Trump never hid his contempt for Venezuelan sovereignty. “All options are on the table,” he repeated, in a direct threat of military intervention. That phrase, uttered from the center of global power, is not rhetoric: it is a colonial warning. Faced with this scenario, the Bolivarian revolution not only resisted, but survived politically, sustained the institutionality and preserved the territorial control of the country.

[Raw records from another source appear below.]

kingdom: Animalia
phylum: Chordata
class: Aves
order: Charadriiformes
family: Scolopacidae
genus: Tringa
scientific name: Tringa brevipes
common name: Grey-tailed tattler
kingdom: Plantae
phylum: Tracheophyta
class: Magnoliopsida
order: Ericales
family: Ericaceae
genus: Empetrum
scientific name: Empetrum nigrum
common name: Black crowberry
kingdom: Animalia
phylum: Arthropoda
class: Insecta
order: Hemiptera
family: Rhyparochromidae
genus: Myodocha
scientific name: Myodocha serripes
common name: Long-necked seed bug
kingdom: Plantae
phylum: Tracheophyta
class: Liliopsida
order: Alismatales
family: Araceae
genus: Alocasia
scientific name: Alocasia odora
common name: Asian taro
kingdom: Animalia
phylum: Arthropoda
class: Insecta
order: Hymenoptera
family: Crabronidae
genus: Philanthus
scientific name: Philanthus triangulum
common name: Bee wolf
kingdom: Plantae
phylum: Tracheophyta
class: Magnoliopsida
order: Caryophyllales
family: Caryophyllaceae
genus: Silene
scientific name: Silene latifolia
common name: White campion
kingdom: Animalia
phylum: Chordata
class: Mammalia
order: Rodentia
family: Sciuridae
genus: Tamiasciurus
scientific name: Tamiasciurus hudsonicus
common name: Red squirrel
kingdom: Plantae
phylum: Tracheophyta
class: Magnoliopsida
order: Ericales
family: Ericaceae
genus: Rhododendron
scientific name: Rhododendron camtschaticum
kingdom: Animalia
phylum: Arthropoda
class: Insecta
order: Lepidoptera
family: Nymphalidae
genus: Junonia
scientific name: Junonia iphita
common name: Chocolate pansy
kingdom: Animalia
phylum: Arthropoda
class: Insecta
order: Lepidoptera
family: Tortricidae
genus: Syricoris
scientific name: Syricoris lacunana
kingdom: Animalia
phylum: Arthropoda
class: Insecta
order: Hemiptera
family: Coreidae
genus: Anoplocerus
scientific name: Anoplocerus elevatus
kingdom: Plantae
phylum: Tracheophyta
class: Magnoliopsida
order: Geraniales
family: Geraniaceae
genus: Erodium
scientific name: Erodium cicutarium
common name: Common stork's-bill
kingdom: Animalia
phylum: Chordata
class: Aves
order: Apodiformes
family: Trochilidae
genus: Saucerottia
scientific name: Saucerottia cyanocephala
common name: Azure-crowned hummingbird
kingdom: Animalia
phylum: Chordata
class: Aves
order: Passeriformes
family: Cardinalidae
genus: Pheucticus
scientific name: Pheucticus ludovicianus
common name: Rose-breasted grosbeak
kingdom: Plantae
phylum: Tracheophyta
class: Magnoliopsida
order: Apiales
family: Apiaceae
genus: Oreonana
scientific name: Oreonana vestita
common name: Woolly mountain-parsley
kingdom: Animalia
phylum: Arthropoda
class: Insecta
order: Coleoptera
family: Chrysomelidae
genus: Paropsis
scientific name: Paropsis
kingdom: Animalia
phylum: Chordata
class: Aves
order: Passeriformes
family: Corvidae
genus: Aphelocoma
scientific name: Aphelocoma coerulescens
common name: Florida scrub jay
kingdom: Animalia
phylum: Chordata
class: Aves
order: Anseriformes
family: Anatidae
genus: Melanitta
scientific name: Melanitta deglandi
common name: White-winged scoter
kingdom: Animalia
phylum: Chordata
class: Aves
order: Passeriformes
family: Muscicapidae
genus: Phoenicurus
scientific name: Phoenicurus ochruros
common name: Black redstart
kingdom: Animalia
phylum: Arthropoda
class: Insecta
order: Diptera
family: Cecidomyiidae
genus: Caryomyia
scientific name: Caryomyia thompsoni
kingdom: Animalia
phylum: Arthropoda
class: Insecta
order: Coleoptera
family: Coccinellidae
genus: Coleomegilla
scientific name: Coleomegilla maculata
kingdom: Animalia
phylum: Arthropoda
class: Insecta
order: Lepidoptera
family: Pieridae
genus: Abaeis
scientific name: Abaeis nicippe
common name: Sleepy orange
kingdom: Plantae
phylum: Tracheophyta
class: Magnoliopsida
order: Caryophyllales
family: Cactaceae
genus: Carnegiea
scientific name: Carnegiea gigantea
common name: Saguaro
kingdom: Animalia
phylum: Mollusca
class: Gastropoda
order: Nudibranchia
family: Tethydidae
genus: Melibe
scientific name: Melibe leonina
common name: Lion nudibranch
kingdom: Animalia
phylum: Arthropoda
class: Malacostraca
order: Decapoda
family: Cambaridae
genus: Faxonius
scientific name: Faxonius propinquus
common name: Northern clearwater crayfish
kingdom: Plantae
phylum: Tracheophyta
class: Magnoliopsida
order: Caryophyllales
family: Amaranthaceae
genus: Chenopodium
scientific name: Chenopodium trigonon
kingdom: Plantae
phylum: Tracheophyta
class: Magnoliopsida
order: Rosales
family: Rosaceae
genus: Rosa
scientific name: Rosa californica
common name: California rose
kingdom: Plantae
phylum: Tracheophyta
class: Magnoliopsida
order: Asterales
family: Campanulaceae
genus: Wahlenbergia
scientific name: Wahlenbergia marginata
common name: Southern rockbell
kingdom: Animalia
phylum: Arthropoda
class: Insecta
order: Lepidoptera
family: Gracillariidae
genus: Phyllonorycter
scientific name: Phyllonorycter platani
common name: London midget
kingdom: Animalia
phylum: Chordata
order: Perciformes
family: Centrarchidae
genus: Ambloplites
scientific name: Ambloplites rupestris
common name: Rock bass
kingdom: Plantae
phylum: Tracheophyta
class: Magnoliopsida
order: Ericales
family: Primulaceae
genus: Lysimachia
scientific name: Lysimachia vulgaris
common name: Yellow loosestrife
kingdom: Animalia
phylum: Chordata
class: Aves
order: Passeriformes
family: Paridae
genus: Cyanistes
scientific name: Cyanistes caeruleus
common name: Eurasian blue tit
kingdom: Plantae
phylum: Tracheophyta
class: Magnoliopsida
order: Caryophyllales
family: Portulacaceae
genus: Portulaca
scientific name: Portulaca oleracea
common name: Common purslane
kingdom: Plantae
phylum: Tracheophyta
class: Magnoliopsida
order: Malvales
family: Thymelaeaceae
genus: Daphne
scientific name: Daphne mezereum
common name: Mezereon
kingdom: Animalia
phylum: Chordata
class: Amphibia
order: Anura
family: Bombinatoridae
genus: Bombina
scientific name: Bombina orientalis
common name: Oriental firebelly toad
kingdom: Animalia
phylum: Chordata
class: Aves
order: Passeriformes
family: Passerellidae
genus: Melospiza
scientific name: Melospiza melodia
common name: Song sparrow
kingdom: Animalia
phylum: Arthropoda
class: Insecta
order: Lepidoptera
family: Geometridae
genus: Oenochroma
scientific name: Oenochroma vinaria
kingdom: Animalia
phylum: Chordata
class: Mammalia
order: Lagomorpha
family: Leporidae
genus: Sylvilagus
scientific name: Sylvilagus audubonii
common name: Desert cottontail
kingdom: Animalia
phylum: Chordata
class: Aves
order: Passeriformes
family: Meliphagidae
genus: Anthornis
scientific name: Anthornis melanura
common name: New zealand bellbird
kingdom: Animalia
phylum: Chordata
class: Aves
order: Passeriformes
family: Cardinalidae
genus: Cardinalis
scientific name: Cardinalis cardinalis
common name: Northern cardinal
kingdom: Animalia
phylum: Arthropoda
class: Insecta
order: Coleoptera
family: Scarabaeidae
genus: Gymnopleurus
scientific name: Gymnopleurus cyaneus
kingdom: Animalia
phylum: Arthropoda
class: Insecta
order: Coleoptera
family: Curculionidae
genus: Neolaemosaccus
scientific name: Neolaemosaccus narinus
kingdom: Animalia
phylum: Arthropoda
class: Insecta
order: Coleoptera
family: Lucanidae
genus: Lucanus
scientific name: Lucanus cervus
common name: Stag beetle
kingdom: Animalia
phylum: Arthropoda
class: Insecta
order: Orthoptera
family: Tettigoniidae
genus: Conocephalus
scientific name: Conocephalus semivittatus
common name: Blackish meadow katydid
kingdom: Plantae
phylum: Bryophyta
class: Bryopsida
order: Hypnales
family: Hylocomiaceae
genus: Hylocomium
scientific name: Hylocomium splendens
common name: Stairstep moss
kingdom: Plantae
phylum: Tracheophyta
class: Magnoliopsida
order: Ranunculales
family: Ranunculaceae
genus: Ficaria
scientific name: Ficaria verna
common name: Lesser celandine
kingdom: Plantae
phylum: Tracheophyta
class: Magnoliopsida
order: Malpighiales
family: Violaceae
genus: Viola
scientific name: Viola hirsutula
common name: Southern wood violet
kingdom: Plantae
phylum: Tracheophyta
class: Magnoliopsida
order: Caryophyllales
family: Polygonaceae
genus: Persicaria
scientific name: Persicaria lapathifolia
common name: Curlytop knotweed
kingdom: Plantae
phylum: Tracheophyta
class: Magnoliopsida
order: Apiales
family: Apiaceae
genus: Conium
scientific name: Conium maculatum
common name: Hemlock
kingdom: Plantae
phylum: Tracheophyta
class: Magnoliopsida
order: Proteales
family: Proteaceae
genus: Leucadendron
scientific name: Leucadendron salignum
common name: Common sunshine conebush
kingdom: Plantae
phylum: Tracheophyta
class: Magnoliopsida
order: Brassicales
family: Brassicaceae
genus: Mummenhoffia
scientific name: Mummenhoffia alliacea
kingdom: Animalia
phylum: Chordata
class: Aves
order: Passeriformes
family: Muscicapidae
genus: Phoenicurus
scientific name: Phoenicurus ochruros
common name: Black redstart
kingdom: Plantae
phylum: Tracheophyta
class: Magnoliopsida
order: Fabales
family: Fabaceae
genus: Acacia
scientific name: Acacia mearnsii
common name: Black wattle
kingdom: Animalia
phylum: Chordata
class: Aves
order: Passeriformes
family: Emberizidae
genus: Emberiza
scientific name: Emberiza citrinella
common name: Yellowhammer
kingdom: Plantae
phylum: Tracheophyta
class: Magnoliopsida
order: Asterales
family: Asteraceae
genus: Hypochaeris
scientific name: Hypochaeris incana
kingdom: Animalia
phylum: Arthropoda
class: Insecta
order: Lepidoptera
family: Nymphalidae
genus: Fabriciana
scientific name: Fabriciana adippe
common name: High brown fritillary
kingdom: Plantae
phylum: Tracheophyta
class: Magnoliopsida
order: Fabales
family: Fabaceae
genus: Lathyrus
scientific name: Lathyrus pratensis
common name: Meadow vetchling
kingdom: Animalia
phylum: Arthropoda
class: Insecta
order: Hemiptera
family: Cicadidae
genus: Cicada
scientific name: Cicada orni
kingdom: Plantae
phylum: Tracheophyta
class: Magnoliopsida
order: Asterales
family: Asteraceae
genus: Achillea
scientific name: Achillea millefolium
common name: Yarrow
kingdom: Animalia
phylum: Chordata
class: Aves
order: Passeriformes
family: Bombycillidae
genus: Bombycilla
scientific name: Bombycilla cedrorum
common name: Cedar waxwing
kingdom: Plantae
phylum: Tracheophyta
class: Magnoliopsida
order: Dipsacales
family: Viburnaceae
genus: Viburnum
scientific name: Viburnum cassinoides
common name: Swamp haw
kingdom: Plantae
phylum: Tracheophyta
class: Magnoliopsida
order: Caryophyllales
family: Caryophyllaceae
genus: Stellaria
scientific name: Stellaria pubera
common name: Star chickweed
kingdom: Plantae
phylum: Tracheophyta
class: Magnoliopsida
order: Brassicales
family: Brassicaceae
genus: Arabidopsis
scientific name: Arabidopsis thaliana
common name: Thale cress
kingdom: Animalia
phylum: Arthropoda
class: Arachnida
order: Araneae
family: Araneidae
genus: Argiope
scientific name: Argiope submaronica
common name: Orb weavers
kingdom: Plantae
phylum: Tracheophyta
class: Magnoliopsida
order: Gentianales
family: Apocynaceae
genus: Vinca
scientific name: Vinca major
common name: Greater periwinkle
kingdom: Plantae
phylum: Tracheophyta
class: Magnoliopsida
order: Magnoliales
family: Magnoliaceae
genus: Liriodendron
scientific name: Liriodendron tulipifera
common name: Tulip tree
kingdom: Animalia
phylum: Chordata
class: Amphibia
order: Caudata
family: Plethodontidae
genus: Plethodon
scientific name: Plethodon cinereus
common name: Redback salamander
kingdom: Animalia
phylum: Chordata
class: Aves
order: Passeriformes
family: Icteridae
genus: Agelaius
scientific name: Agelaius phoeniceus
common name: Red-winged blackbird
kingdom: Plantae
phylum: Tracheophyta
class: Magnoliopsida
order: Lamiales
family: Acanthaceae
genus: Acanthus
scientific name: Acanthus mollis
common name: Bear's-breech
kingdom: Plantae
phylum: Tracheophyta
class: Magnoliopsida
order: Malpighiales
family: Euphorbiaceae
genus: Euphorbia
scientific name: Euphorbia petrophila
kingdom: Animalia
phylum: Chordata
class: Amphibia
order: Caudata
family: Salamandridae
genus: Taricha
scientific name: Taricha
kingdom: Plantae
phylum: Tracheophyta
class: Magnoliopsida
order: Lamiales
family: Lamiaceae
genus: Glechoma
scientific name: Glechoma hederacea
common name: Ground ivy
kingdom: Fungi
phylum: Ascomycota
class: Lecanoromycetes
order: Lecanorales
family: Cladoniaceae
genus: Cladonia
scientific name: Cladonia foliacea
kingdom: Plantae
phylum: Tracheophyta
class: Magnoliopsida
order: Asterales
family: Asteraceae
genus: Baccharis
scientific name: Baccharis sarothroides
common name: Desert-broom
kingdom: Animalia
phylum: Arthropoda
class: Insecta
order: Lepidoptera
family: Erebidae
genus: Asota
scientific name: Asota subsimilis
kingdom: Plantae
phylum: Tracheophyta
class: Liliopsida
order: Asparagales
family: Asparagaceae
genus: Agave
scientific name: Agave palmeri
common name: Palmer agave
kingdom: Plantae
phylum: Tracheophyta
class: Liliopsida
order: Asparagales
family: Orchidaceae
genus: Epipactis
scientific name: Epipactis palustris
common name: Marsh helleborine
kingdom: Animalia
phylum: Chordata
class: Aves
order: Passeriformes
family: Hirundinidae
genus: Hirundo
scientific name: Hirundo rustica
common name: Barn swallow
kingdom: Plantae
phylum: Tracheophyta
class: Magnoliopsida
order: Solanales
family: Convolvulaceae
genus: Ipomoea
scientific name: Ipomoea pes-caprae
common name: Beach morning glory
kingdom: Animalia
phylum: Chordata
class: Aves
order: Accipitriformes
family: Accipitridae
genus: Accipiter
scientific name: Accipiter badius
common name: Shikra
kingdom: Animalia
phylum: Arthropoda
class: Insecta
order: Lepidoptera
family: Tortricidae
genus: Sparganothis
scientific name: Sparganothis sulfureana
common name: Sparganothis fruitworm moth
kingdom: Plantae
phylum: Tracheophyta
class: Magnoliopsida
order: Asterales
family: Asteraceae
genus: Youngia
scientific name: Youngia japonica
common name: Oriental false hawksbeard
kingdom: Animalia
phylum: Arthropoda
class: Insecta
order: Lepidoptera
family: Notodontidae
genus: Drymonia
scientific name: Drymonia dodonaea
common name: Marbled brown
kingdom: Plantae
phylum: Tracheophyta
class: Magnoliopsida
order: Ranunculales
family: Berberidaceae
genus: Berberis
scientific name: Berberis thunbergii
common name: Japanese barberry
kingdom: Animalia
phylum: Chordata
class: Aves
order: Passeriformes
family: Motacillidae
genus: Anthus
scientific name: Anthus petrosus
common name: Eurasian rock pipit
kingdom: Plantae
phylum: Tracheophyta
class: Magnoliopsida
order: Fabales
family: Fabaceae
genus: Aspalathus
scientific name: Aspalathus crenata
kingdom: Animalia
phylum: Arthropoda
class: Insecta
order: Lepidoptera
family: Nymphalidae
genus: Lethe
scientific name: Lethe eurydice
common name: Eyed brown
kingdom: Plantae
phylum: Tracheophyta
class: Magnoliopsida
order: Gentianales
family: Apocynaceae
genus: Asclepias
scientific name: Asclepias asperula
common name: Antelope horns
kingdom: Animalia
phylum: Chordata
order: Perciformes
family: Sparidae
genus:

For its detractors, Chavismo should fall by starvation. It did not happen. For its defenders, this resistance is historical proof that, even in extreme conditions, a political project with popular roots can sustain itself in the face of external attack. The partial economic recovery recorded after the relief of some sanctions in recent years confirms an uncomfortable truth for Washington: the main obstacle to Venezuelan development was not the “model”, but the blockade.
The Venezuelan case lays bare a double moral standard. The United States talks about democracy while promoting coups, sanctions, and fictitious governments. He talks about human rights while applying collective punishment. He talks about international legality while violating it when it doesn’t suit him.
In this context, the Bolivarian revolution becomes a symbol of political sovereignty in the face of an unjust global order.
Trump did not attack Maduro as authoritarian; He attacked him for not obeying. And that is a message that Latin America knows all too well. Defending Venezuela today is not only an ideological issue: it is defending the right of peoples to decide their own destiny without imperial tutelage.